◆ Record set ◆

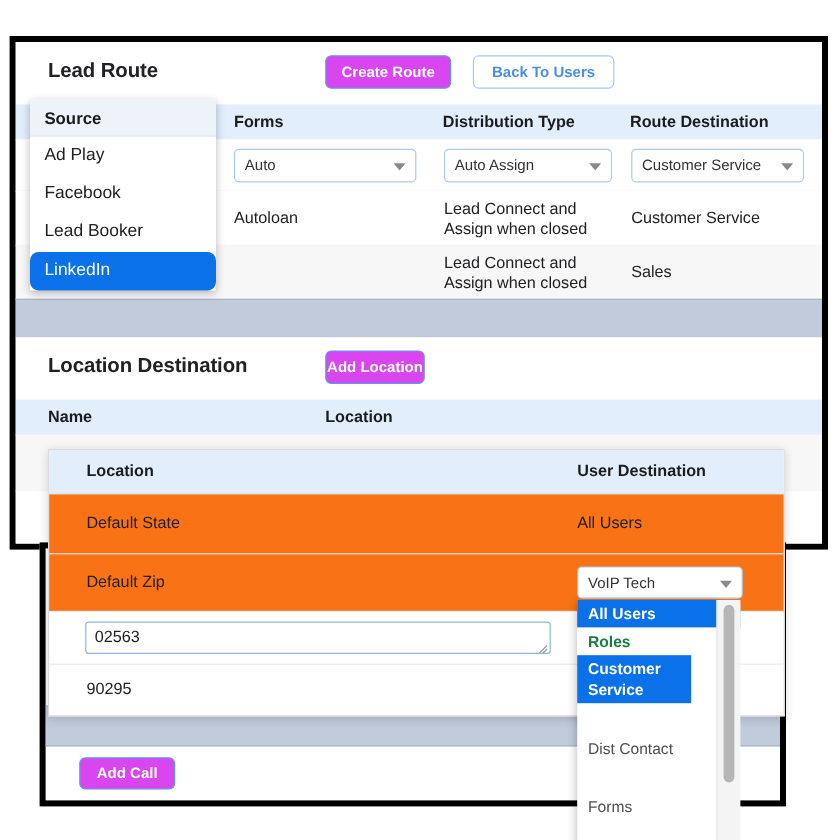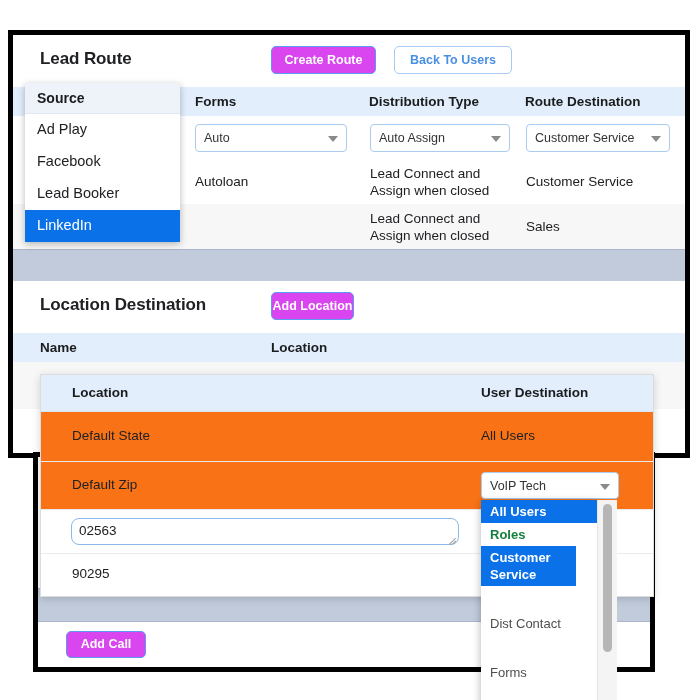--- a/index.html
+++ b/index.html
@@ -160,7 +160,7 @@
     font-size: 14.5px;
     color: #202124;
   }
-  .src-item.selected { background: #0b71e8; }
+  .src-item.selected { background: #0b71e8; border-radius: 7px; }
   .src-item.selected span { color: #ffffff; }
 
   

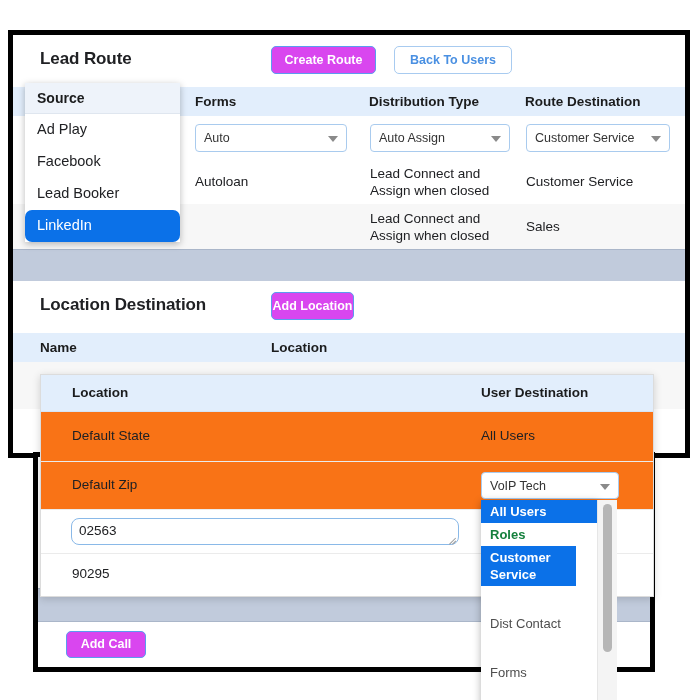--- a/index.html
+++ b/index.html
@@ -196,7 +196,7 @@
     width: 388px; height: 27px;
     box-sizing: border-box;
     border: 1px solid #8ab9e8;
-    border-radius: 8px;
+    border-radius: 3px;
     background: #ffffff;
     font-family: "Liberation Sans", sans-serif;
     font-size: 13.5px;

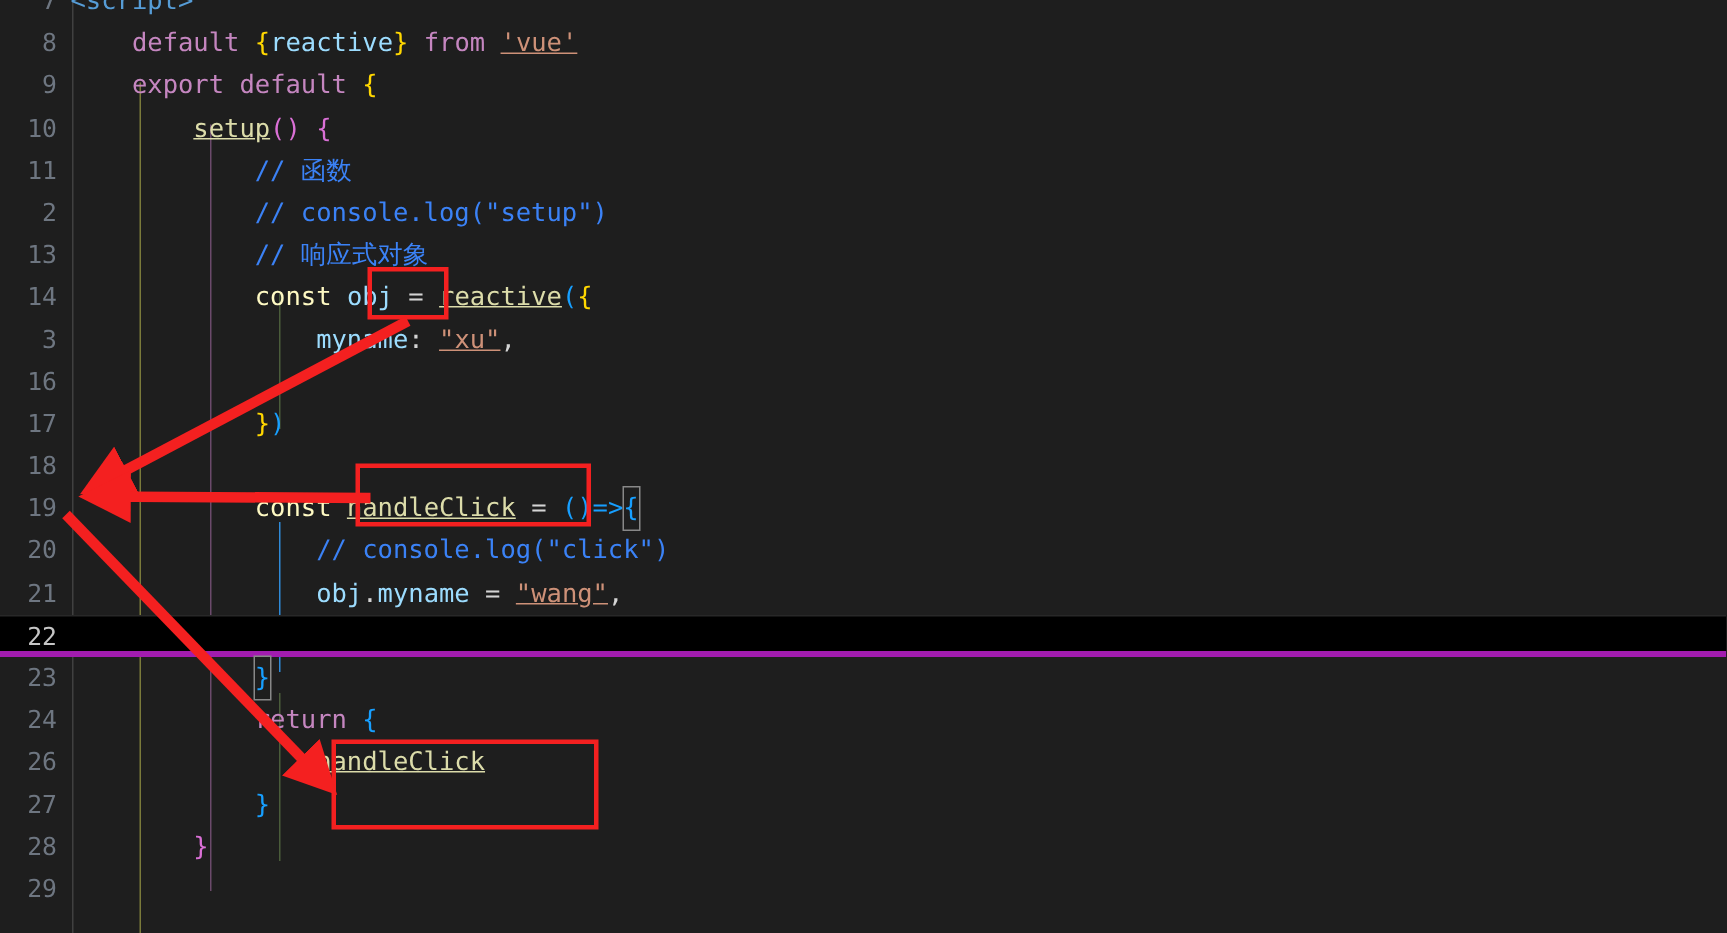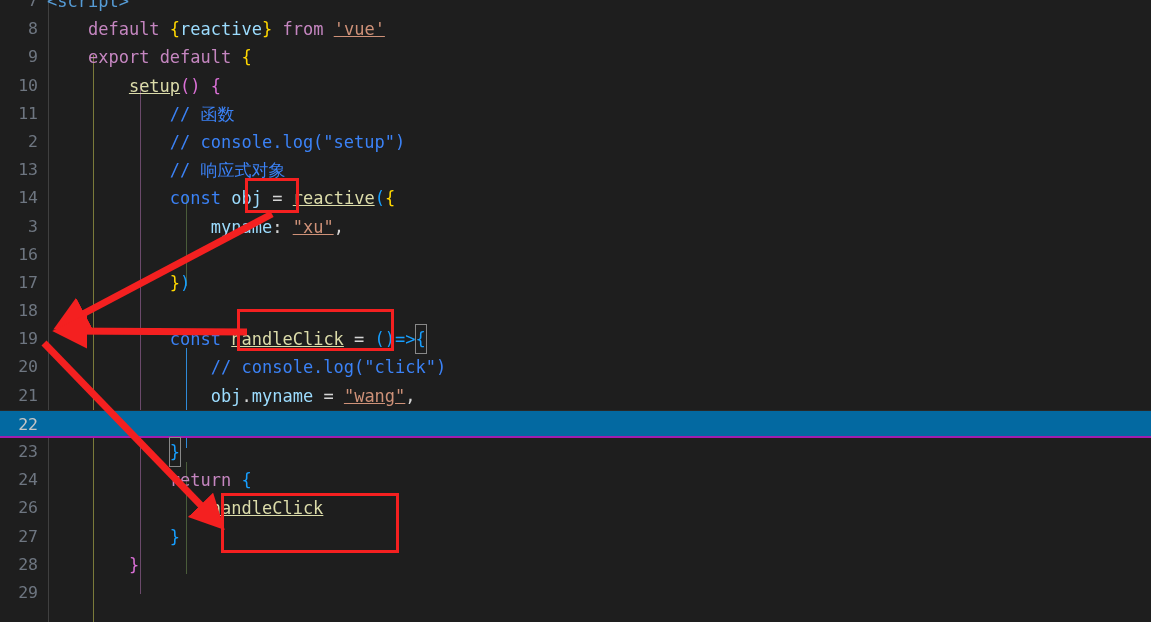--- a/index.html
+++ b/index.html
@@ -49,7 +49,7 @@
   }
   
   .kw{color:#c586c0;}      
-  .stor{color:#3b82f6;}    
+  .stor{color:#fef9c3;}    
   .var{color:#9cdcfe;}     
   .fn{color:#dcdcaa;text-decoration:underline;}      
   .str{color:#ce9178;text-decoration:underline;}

◆ Instruction ◆
The range runs from the line above containing "-196,7 +196,7 @@" to the line containing "font-size: 13.5px;", inclusive. Restate those lines word for word and no others.

◆ Task solution ◆
@@ -196,7 +196,7 @@
     width: 388px; height: 27px;
     box-sizing: border-box;
     border: 1px solid #8ab9e8;
-    border-radius: 8px;
+    border-radius: 3px;
     background: #ffffff;
     font-family: "Liberation Sans", sans-serif;
     font-size: 13.5px;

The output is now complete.